[Human pose keypoint data]
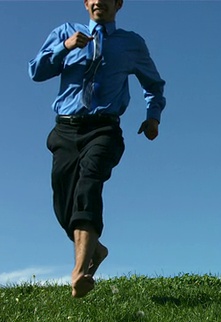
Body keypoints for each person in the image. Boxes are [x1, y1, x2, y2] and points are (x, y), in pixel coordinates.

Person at [29, 0, 166, 298]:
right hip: (65, 128)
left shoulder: (131, 43)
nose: (98, 2)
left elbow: (154, 85)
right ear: (85, 2)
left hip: (104, 128)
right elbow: (36, 71)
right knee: (63, 203)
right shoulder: (65, 32)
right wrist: (64, 47)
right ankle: (97, 249)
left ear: (118, 3)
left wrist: (152, 117)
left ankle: (79, 272)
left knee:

• WHAT THE EXERCISE ASKS: Produce the entries again, word for word, without any of their pictures.

• OUTPUT OF THE TASK:
Body keypoints for each person in the image. Boxes are [x1, y1, x2, y2] and points are (x, y), in pixel coordinates.

Person at [29, 0, 166, 298]:
right hip: (65, 128)
left shoulder: (131, 43)
nose: (98, 2)
left elbow: (154, 85)
right ear: (85, 2)
left hip: (104, 128)
right elbow: (36, 71)
right knee: (63, 203)
right shoulder: (65, 32)
right wrist: (64, 47)
right ankle: (97, 249)
left ear: (118, 3)
left wrist: (152, 117)
left ankle: (79, 272)
left knee:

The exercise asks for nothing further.